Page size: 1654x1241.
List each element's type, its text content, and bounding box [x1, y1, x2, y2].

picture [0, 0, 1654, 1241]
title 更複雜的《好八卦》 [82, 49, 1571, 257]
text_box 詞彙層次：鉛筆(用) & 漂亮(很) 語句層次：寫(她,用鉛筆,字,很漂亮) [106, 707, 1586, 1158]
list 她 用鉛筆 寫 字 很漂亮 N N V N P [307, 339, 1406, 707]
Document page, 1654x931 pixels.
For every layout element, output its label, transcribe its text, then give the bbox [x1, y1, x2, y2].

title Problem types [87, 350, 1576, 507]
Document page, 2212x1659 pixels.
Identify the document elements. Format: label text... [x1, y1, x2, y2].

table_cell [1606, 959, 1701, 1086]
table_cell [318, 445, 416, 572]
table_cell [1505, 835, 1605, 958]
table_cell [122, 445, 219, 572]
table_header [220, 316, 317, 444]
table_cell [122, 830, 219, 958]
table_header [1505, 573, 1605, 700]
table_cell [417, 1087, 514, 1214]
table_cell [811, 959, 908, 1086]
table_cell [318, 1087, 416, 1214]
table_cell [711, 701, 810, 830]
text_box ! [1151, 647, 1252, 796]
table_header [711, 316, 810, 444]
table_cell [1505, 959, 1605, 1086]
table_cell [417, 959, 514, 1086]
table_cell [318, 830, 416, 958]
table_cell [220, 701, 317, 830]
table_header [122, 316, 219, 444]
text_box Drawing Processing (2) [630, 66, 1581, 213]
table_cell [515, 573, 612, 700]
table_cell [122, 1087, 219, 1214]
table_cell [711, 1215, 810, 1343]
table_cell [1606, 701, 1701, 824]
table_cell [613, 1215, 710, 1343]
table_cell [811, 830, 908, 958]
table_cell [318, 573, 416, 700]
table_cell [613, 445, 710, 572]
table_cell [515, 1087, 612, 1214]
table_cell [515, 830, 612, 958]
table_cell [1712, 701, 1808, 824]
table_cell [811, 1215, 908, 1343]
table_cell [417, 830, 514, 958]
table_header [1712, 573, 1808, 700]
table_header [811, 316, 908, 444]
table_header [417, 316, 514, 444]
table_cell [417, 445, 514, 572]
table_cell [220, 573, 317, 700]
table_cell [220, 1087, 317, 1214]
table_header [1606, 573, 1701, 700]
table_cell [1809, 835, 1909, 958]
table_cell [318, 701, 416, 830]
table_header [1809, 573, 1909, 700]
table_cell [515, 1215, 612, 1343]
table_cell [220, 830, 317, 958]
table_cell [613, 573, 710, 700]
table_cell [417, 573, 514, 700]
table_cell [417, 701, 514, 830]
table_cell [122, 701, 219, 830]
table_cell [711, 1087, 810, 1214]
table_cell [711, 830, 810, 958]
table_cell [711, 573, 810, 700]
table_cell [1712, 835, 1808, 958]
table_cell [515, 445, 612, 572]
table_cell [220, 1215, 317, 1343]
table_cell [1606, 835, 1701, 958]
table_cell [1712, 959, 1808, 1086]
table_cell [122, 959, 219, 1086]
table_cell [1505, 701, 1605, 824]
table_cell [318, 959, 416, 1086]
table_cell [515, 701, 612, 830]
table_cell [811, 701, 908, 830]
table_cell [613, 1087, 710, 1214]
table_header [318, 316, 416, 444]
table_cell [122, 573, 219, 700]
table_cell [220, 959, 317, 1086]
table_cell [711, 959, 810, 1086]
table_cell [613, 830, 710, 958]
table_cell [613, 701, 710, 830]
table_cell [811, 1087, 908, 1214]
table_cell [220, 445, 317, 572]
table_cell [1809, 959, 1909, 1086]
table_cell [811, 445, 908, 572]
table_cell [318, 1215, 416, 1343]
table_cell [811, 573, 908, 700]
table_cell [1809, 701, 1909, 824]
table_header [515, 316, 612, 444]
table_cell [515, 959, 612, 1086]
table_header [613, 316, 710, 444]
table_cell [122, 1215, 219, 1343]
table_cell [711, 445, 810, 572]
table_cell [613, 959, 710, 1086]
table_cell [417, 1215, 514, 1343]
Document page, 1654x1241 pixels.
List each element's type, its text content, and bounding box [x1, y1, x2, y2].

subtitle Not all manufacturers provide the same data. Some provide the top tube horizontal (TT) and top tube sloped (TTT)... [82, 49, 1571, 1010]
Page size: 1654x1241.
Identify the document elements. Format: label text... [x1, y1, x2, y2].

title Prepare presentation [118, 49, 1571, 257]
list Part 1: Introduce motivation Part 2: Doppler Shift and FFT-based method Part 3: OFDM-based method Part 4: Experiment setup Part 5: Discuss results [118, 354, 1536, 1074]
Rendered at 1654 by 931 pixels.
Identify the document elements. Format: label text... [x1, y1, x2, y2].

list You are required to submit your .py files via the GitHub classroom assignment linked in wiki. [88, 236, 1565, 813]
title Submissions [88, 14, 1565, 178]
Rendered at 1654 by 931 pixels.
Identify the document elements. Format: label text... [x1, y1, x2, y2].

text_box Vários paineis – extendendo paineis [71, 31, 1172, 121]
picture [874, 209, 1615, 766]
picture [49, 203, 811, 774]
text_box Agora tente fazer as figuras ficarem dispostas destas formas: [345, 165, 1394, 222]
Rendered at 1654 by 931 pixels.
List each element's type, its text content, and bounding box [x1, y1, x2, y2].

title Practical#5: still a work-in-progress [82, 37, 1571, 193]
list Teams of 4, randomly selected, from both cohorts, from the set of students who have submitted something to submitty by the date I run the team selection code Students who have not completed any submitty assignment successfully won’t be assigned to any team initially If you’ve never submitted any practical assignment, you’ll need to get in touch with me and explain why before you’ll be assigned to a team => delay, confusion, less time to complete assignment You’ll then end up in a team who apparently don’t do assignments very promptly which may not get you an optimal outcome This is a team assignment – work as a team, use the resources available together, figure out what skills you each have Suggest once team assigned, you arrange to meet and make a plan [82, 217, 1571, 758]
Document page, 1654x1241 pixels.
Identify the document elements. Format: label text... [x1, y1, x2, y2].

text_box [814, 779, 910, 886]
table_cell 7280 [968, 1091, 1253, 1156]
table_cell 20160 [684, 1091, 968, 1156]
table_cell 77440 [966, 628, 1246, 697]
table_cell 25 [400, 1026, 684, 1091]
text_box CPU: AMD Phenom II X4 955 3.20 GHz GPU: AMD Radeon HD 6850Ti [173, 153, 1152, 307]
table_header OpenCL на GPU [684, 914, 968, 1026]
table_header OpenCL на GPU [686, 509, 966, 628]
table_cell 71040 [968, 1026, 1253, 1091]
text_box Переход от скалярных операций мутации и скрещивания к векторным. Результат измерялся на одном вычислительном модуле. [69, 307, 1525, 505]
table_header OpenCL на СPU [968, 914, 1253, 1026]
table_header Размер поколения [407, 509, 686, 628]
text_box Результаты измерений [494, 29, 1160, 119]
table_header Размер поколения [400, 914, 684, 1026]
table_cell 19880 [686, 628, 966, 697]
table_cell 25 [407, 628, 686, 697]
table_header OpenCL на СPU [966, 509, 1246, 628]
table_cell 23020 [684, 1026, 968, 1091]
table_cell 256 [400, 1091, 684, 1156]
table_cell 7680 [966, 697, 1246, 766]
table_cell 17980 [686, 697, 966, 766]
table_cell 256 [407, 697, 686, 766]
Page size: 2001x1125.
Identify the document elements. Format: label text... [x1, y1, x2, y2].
========================
*Work instructions*. Extract the listing's lines from its very first line through the line that contains "list 她 用鉛筆 寫", both included, and reproduce them unchanged.

*Answer to this task*.
Page size: 1654x1241.
List each element's type, its text content, and bounding box [x1, y1, x2, y2].

picture [0, 0, 1654, 1241]
title 更複雜的《好八卦》 [82, 49, 1571, 257]
text_box 詞彙層次：鉛筆(用) & 漂亮(很) 語句層次：寫(她,用鉛筆,字,很漂亮) [106, 707, 1586, 1158]
list 她 用鉛筆 寫 字 很漂亮 N N V N P [307, 339, 1406, 707]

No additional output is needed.